PolarDB of the Archive Database Edition provides a large storage capacity and can be used to store the historical data of multiple services. This ensures centralized storage and management for all historical data. The Archive Database Edition is suitable for the following scenarios:
- PolarDB of the Archive Database Edition is used to store cold data of self-managed databases. The self-managed databases can be MySQL, TiDB, PostgreSQL, SQL Server, or other relational databases.
- PolarDB of the Archive Database Edition is used to store archived data for ApsaraDB RDS for MySQL or PolarDB for MySQL. You can migrate the historical data that is not often accessed to PolarDB for MySQL X-Engine. This way, the storage space of online databases can be released to reduce costs and improve performance.
- PolarDB of the Archive Database Edition is used as a relational database service that provides a large storage capacity. This is applicable to scenarios in which a large volume of data needs to be written but the data is accessed at a low frequency, such as monitoring logs.

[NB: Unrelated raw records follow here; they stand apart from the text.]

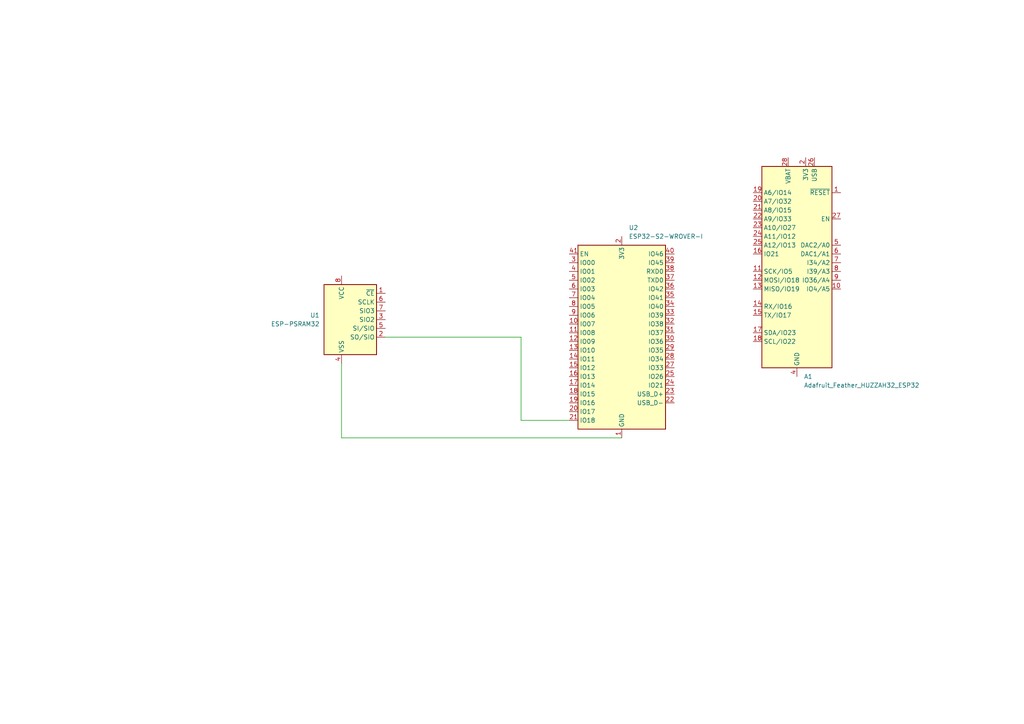
<source format=kicad_sch>
(kicad_sch (version 20211123) (generator eeschema)

  (uuid 5f5e272f-8abe-4789-8135-62c0ff6f211d)

  (paper "A4")

  


  (wire (pts (xy 99.06 105.41) (xy 99.06 127))
    (stroke (width 0) (type default) (color 0 0 0 0))
    (uuid 2ecec9d0-223e-4059-a2aa-3ef9fb637d0c)
  )
  (wire (pts (xy 151.13 97.79) (xy 151.13 121.92))
    (stroke (width 0) (type default) (color 0 0 0 0))
    (uuid 35abe913-a789-4f6c-b470-071656dfeab5)
  )
  (wire (pts (xy 151.13 121.92) (xy 165.1 121.92))
    (stroke (width 0) (type default) (color 0 0 0 0))
    (uuid baf1499e-436a-4481-b81e-5a6ac97513af)
  )
  (wire (pts (xy 111.76 97.79) (xy 151.13 97.79))
    (stroke (width 0) (type default) (color 0 0 0 0))
    (uuid c2ba2328-40d9-4d54-af67-c20f827745e0)
  )
  (wire (pts (xy 99.06 127) (xy 180.34 127))
    (stroke (width 0) (type default) (color 0 0 0 0))
    (uuid f1cfa9fa-b37d-4e4d-8c28-f2c9dc3e5754)
  )

  (symbol (lib_id "RF_Module:ESP32-S2-WROVER-I") (at 180.34 99.06 0) (unit 1)
    (in_bom yes) (on_board yes) (fields_autoplaced)
    (uuid 21c36f08-b941-438e-8904-fa76dc78e187)
    (property "Reference" "U2" (id 0) (at 182.3594 66.04 0)
      (effects (font (size 1.27 1.27)) (justify left))
    )
    (property "Value" "ESP32-S2-WROVER-I" (id 1) (at 182.3594 68.58 0)
      (effects (font (size 1.27 1.27)) (justify left))
    )
    (property "Footprint" "RF_Module:ESP32-S2-WROVER" (id 2) (at 199.39 128.27 0)
      (effects (font (size 1.27 1.27)) hide)
    )
    (property "Datasheet" "https://www.espressif.com/sites/default/files/documentation/esp32-s2-wroom_esp32-s2-wroom-i_datasheet_en.pdf" (id 3) (at 172.72 119.38 0)
      (effects (font (size 1.27 1.27)) hide)
    )
    (pin "1" (uuid a2564f51-b766-49ac-af0c-2d236d1b2920))
    (pin "10" (uuid 4a0dd6ba-e6cc-4bd3-86c1-60bb25babe54))
    (pin "11" (uuid 144c551c-932c-4aaf-8e17-20df8f94b15f))
    (pin "12" (uuid 61f7b9d5-6cb5-46a3-ad68-961809cdb511))
    (pin "13" (uuid 747316c1-c109-48c1-92fe-96a9e2c05eec))
    (pin "14" (uuid 067a9fee-c2c4-439a-96e9-274c12ac1df3))
    (pin "15" (uuid 02a3177d-56d3-43d1-8b99-9cf5cfe81540))
    (pin "16" (uuid 7d6cc547-2c9c-4e63-847e-46ce98bae9e4))
    (pin "17" (uuid eba66a48-6e83-4a60-9cb5-80227a680bfe))
    (pin "18" (uuid 0730aa15-b36f-48d8-a5dc-0eda5840a15d))
    (pin "19" (uuid 52e084ea-30e3-44b9-b875-eedd1a2b67a7))
    (pin "2" (uuid dea38e1e-6354-4ff2-941f-9322d220037f))
    (pin "20" (uuid bd514c67-6349-401d-9e50-7c542387cea7))
    (pin "21" (uuid 3405c384-8a3e-4e6a-937d-fba8a6aa91ce))
    (pin "22" (uuid 1d084e04-4368-4402-8d59-5cfbc458adfe))
    (pin "23" (uuid 1594f96a-45ba-4956-8d46-146d943d5b3f))
    (pin "24" (uuid de961725-2c5b-44f3-a039-5e731eb66aa3))
    (pin "25" (uuid 51ad0d72-37d9-42fc-9267-b7c7b2237484))
    (pin "26" (uuid 8cc4e60b-ed25-4c88-b3df-2062bc121fa4))
    (pin "27" (uuid 626d5ed9-e823-4d85-8845-9fcf6ae79967))
    (pin "28" (uuid b6714997-5d90-4093-9eaa-adcb53d8d684))
    (pin "29" (uuid 8e4ca003-80ca-40dd-bbcf-d72e5803864f))
    (pin "3" (uuid 06d22f82-61b4-4018-96cd-fbc99e429208))
    (pin "30" (uuid 4495e6d0-99f9-4a31-9cce-8614029cb581))
    (pin "31" (uuid 7479f079-eec0-43c4-b3bc-770396d93ca4))
    (pin "32" (uuid cceaeb49-6126-4287-b56c-10f33be34ecf))
    (pin "33" (uuid 890a062c-2bdc-44f3-8f21-0a82e8cb65cb))
    (pin "34" (uuid 0bca27fa-7c21-48bf-82af-0dd0c4cd3138))
    (pin "35" (uuid b14869b6-edd0-4aa5-bed4-e81d8d656543))
    (pin "36" (uuid 304a38f8-5c45-4cfb-9cd5-46b5d01b75c2))
    (pin "37" (uuid 5ea54201-0632-4358-b697-f5db2de31de5))
    (pin "38" (uuid be7f02af-4421-49bb-8c09-fb042773fd91))
    (pin "39" (uuid e51c0e32-6c52-42e2-846a-e3c7d77cd33b))
    (pin "4" (uuid 63af8d85-7022-45db-a44d-5415c52759af))
    (pin "40" (uuid dc3a0be2-1b3e-43c2-b36e-15a9e50f61ea))
    (pin "41" (uuid bf1a3707-7c68-42d3-a394-3c829ffe0465))
    (pin "42" (uuid 0828b984-e58d-4ac0-934c-635899fada8f))
    (pin "43" (uuid 6a21ed7b-a952-4eaf-852f-1214e497b588))
    (pin "5" (uuid 83698632-8ec1-4d2e-b484-144846835250))
    (pin "6" (uuid 8a4ce82b-043a-4358-a79a-b470a0710abb))
    (pin "7" (uuid f9eef21a-ddc9-4a3f-99c9-c6fae62f7cab))
    (pin "8" (uuid 82d36899-ae2b-4d43-84f8-da22de3ef5c6))
    (pin "9" (uuid 35245472-b0c4-45d8-884a-a59a38c3689d))
  )

  (symbol (lib_id "Memory_RAM:ESP-PSRAM32") (at 101.6 92.71 0) (unit 1)
    (in_bom yes) (on_board yes) (fields_autoplaced)
    (uuid 8525f979-00ff-475a-9320-c655b8996b2d)
    (property "Reference" "U1" (id 0) (at 92.71 91.4399 0)
      (effects (font (size 1.27 1.27)) (justify right))
    )
    (property "Value" "ESP-PSRAM32" (id 1) (at 92.71 93.9799 0)
      (effects (font (size 1.27 1.27)) (justify right))
    )
    (property "Footprint" "Package_SO:SOIC-8_3.9x4.9mm_P1.27mm" (id 2) (at 101.6 107.95 0)
      (effects (font (size 1.27 1.27)) hide)
    )
    (property "Datasheet" "https://www.espressif.com/sites/default/files/documentation/esp-psram32_datasheet_en.pdf" (id 3) (at 91.44 80.01 0)
      (effects (font (size 1.27 1.27)) hide)
    )
    (pin "1" (uuid 48ae3e68-abfc-471f-a930-d9a1a5ec992d))
    (pin "2" (uuid 08997558-c3dd-4e2f-bd2e-7f394b827727))
    (pin "3" (uuid f9b120a7-2482-4503-a40e-c9174fc15a51))
    (pin "4" (uuid e9860212-5960-4a72-9ca5-42538521cfc6))
    (pin "5" (uuid 0c7051f3-71a1-4cb1-a91a-13c5e7a3565e))
    (pin "6" (uuid 05889ecc-bd46-4c5c-a935-d928c75a455b))
    (pin "7" (uuid 8a9a01fd-39d3-4fe9-a669-fb82045f495f))
    (pin "8" (uuid 8a572d76-a7bc-4e0e-9ede-59ef32711f07))
  )

  (symbol (lib_id "MCU_Module:Adafruit_Feather_HUZZAH32_ESP32") (at 231.14 76.2 0) (unit 1)
    (in_bom yes) (on_board yes) (fields_autoplaced)
    (uuid a87f1bf7-6b77-478b-bd13-2b3afa26cf77)
    (property "Reference" "A1" (id 0) (at 233.1594 109.22 0)
      (effects (font (size 1.27 1.27)) (justify left))
    )
    (property "Value" "Adafruit_Feather_HUZZAH32_ESP32" (id 1) (at 233.1594 111.76 0)
      (effects (font (size 1.27 1.27)) (justify left))
    )
    (property "Footprint" "Module:Adafruit_Feather" (id 2) (at 233.68 110.49 0)
      (effects (font (size 1.27 1.27)) (justify left) hide)
    )
    (property "Datasheet" "https://cdn-learn.adafruit.com/downloads/pdf/adafruit-huzzah32-esp32-feather.pdf" (id 3) (at 231.14 106.68 0)
      (effects (font (size 1.27 1.27)) hide)
    )
    (pin "1" (uuid acb69515-af51-417c-aa78-d48bf3e0db18))
    (pin "10" (uuid dd2e2863-ca45-4c96-a76f-e74a83da6943))
    (pin "11" (uuid 4995e55f-88df-40d0-a6f6-e1c7cf722bb3))
    (pin "12" (uuid a2c7b9ab-c6c3-44ae-adf8-79a0c57db5ad))
    (pin "13" (uuid 7c267a8e-6ff7-4f49-8e29-b2f5490a3dc8))
    (pin "14" (uuid 085740e7-9117-4639-9b90-0cbe079763c1))
    (pin "15" (uuid f8001553-a476-42c4-b7cf-8b760482108e))
    (pin "16" (uuid ec5446f5-0543-415c-96e3-f96d3a65b5fb))
    (pin "17" (uuid 28c3b396-bea1-4b79-9613-fc21d6f0b471))
    (pin "18" (uuid 4a5aa924-6cd5-4040-90d6-270bf0da13cc))
    (pin "19" (uuid 9b54b57e-2cb5-4eb1-ac3e-ffc09e010b10))
    (pin "2" (uuid d0b1b7c0-d743-4b09-8c68-3fe8c1efb4f4))
    (pin "20" (uuid 4dad8571-d3d3-44b7-a37c-ec08dd33c26b))
    (pin "21" (uuid 029e9414-e849-49a6-b290-cf38357bcb73))
    (pin "22" (uuid d3e295d2-daf9-4d15-b247-528c8ee4024b))
    (pin "23" (uuid 27906cc4-87d1-4664-a5ac-ade0b50ac473))
    (pin "24" (uuid 03c9546c-e9ca-4b03-b982-ab0e81d12473))
    (pin "25" (uuid 00ffac31-65fa-4178-98ca-dc57acc4dfd6))
    (pin "26" (uuid 7049576d-7c7f-4fb8-9cde-61fcfb782f2d))
    (pin "27" (uuid 6e3afa65-5e9d-462e-996a-6e228fa07f89))
    (pin "28" (uuid ac351fcb-24d9-4fe7-bc88-c6d1b49f8c9a))
    (pin "3" (uuid d24db832-0c74-4866-ab39-d1c7d0602dd3))
    (pin "4" (uuid 0bd26773-54f8-452f-8c2d-82c82f218d94))
    (pin "5" (uuid edcf818e-b5f5-48ca-9447-16b14b71daff))
    (pin "6" (uuid dfa88da5-5e3f-4ecc-8df5-aaebfe671208))
    (pin "7" (uuid 5e6c7c27-45cf-4ba2-ab87-c326b7734090))
    (pin "8" (uuid 822aed00-901f-47fd-84d8-461dc3f0712f))
    (pin "9" (uuid bd2b4b98-6271-4ada-965b-a809af446353))
  )

  (sheet_instances
    (path "/" (page "1"))
  )

  (symbol_instances
    (path "/a87f1bf7-6b77-478b-bd13-2b3afa26cf77"
      (reference "A1") (unit 1) (value "Adafruit_Feather_HUZZAH32_ESP32") (footprint "Module:Adafruit_Feather")
    )
    (path "/8525f979-00ff-475a-9320-c655b8996b2d"
      (reference "U1") (unit 1) (value "ESP-PSRAM32") (footprint "Package_SO:SOIC-8_3.9x4.9mm_P1.27mm")
    )
    (path "/21c36f08-b941-438e-8904-fa76dc78e187"
      (reference "U2") (unit 1) (value "ESP32-S2-WROVER-I") (footprint "RF_Module:ESP32-S2-WROVER")
    )
  )
)

</source>
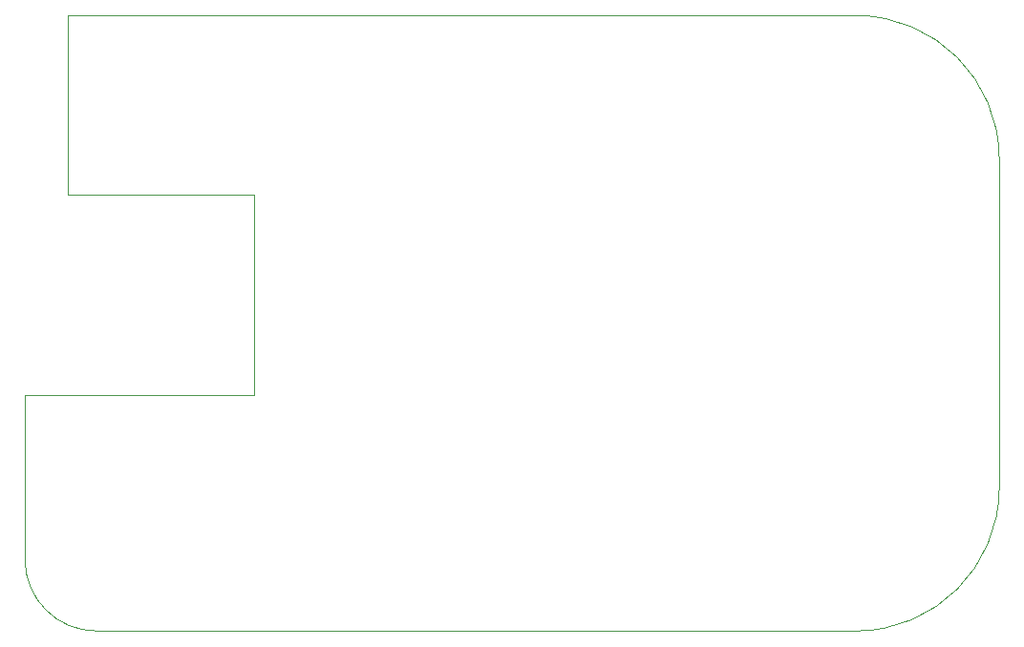
<source format=gbr>
%FSLAX46Y46*%
G04 Gerber Fmt 4.6, Leading zero omitted, Abs format (unit mm)*
G04 Created by KiCad (PCBNEW (2014-09-22 BZR 5144)-product) date Fri 26 Dec 2014 12:55:59 AM CET*
%MOMM*%
G01*
G04 APERTURE LIST*
%ADD10C,0.100000*%
G04 APERTURE END LIST*
D10*
X107315000Y-67310000D02*
X106045000Y-67310000D01*
X107315000Y-83185000D02*
X106045000Y-83185000D01*
X102235000Y-115570000D02*
G75*
G03X108585000Y-121920000I6350000J0D01*
G74*
G01*
X175895000Y-121920000D02*
G75*
G03X188595000Y-109220000I0J12700000D01*
G74*
G01*
X188595000Y-80010000D02*
G75*
G03X175895000Y-67310000I-12700000J0D01*
G74*
G01*
X175895000Y-67310000D02*
X107315000Y-67310000D01*
X188595000Y-109220000D02*
X188595000Y-80010000D01*
X108585000Y-121920000D02*
X175895000Y-121920000D01*
X102235000Y-115570000D02*
X102235000Y-100965000D01*
X122555000Y-100965000D02*
X102235000Y-100965000D01*
X122555000Y-83185000D02*
X122555000Y-100965000D01*
X107315000Y-83185000D02*
X122555000Y-83185000D01*
X106045000Y-67310000D02*
X106045000Y-83185000D01*
M02*

</source>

You can use Data Transmission Service (DTS) to continuously migrate data from online databases to PolarDB of the Archive Database Edition in real time. You can also use Data Management (DMS) to periodically import online data to PolarDB of the Archive Database Edition.
Supported kernel versions
Only PolarDB for MySQL that runs MySQL 8.0 is supported.
Node specifications and pricing
Archive Database supports seven dedicated node specifications. For more information, see Billable items.
How does the Archive Database Edition ensure service availability and data reliability when only one primary node is used?
The Archive Database Edition is a database service that is used to store data for a specific purpose and contains only one compute node. Archive Database uses new technologies such as computing scheduling within seconds and distributed multi-replica storage to ensure high service availability and high data reliability.